-- EXERCISE INSTRUCTIONS --
From the listing below, extract each entry exactly as written, minus the images.

-- GIVEN ENTRIES --
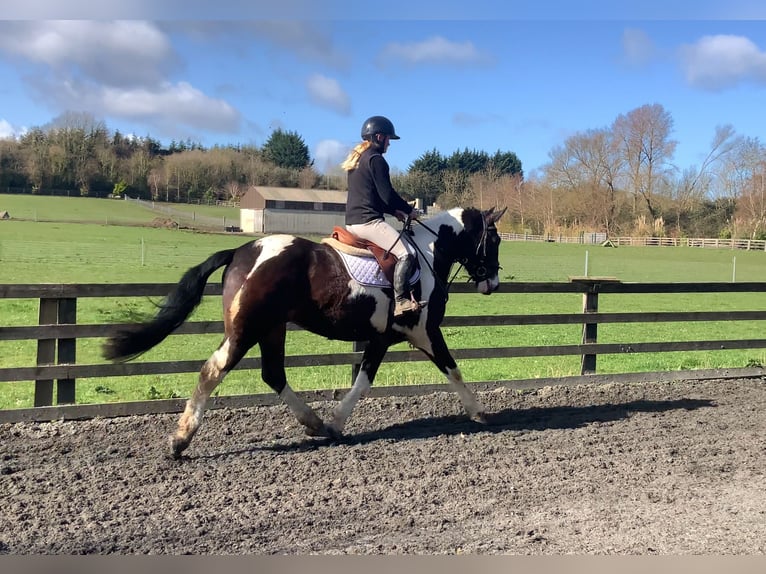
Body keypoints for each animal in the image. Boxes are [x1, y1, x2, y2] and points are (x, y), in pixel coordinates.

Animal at [103, 206, 507, 458]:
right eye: (495, 240)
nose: (493, 284)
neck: (427, 254)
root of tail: (241, 251)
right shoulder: (424, 331)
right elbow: (452, 369)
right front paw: (480, 413)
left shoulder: (380, 338)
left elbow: (363, 381)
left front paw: (334, 424)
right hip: (246, 330)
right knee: (213, 370)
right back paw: (180, 440)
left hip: (271, 328)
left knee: (273, 373)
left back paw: (313, 423)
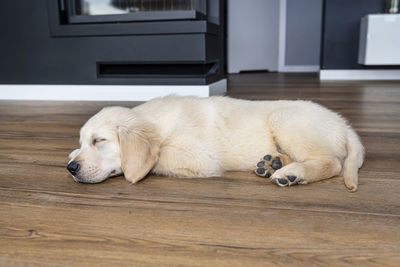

-- RESPONSE --
Body keypoints for each animal in the image. Boxes are [x1, y1, x2, y2] and points are (x, y), in pixel coordinates.

Animal at [103, 206, 507, 458]:
right eye: (495, 240)
nose: (493, 284)
neck: (427, 254)
root of tail: (241, 251)
right shoulder: (424, 331)
right elbow: (452, 369)
right front paw: (480, 413)
left shoulder: (380, 338)
left elbow: (363, 381)
left front paw: (334, 424)
right hip: (246, 330)
right knee: (213, 370)
right back paw: (180, 440)
left hip: (271, 328)
left knee: (273, 373)
left back paw: (313, 423)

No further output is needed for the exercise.